▸ YOUR ASSIGNMENT: Report how many lines in the data below hold the string "July". Nothing else should appear in the answer.

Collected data
Content starts

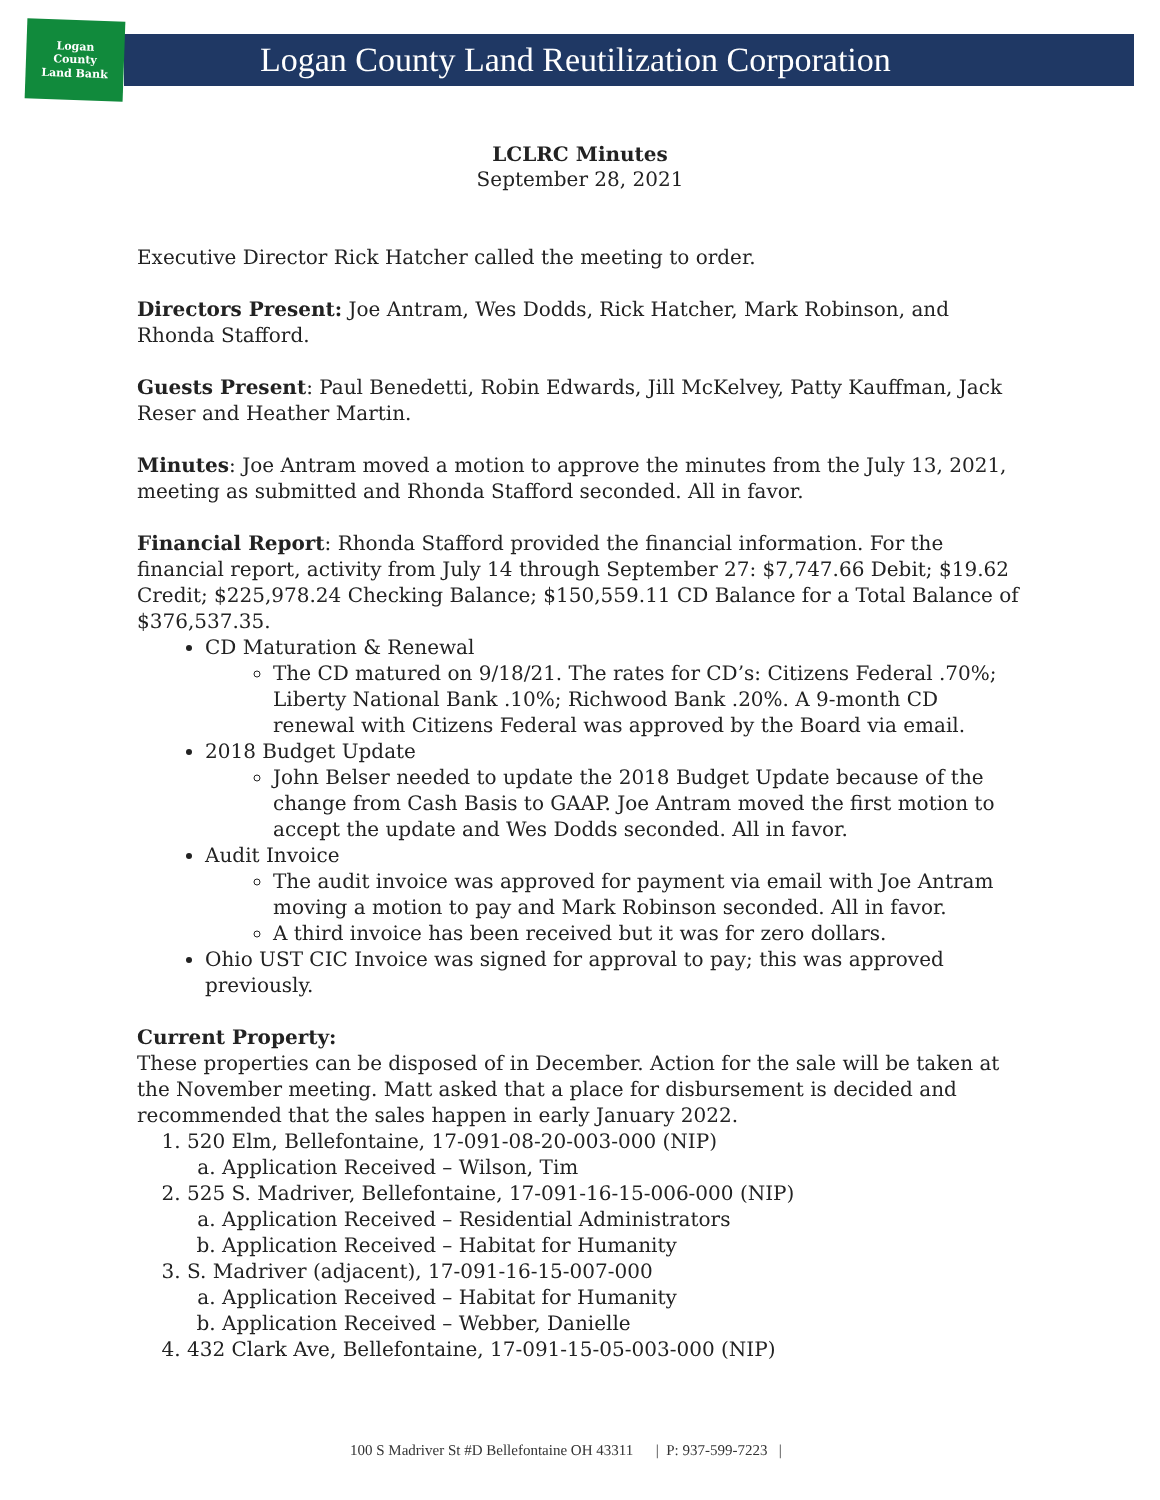Logan
County
Land Bank
Logan County Land Reutilization Corporation
LCLRC Minutes
September 28, 2021
Executive Director Rick Hatcher called the meeting to order.
Directors Present: Joe Antram, Wes Dodds, Rick Hatcher, Mark Robinson, and Rhonda Stafford.
Guests Present: Paul Benedetti, Robin Edwards, Jill McKelvey, Patty Kauffman, Jack Reser and Heather Martin.
Minutes: Joe Antram moved a motion to approve the minutes from the July 13, 2021, meeting as submitted and Rhonda Stafford seconded. All in favor.
Financial Report: Rhonda Stafford provided the financial information. For the financial report, activity from July 14 through September 27: $7,747.66 Debit; $19.62 Credit; $225,978.24 Checking Balance; $150,559.11 CD Balance for a Total Balance of $376,537.35.
CD Maturation & Renewal
The CD matured on 9/18/21. The rates for CD’s: Citizens Federal .70%; Liberty National Bank .10%; Richwood Bank .20%. A 9-month CD renewal with Citizens Federal was approved by the Board via email.
2018 Budget Update
John Belser needed to update the 2018 Budget Update because of the change from Cash Basis to GAAP. Joe Antram moved the first motion to accept the update and Wes Dodds seconded. All in favor.
Audit Invoice
The audit invoice was approved for payment via email with Joe Antram moving a motion to pay and Mark Robinson seconded. All in favor.
A third invoice has been received but it was for zero dollars.
Ohio UST CIC Invoice was signed for approval to pay; this was approved previously.
Current Property:
These properties can be disposed of in December. Action for the sale will be taken at the November meeting. Matt asked that a place for disbursement is decided and recommended that the sales happen in early January 2022.
1. 520 Elm, Bellefontaine, 17-091-08-20-003-000 (NIP)
a. Application Received – Wilson, Tim
2. 525 S. Madriver, Bellefontaine, 17-091-16-15-006-000 (NIP)
a. Application Received – Residential Administrators
b. Application Received – Habitat for Humanity
3. S. Madriver (adjacent), 17-091-16-15-007-000
a. Application Received – Habitat for Humanity
b. Application Received – Webber, Danielle
4. 432 Clark Ave, Bellefontaine, 17-091-15-05-003-000 (NIP)
100 S Madriver St #D Bellefontaine OH 43311 | P: 937-599-7223 |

Content ends

▸ EXERCISE RESULT: 2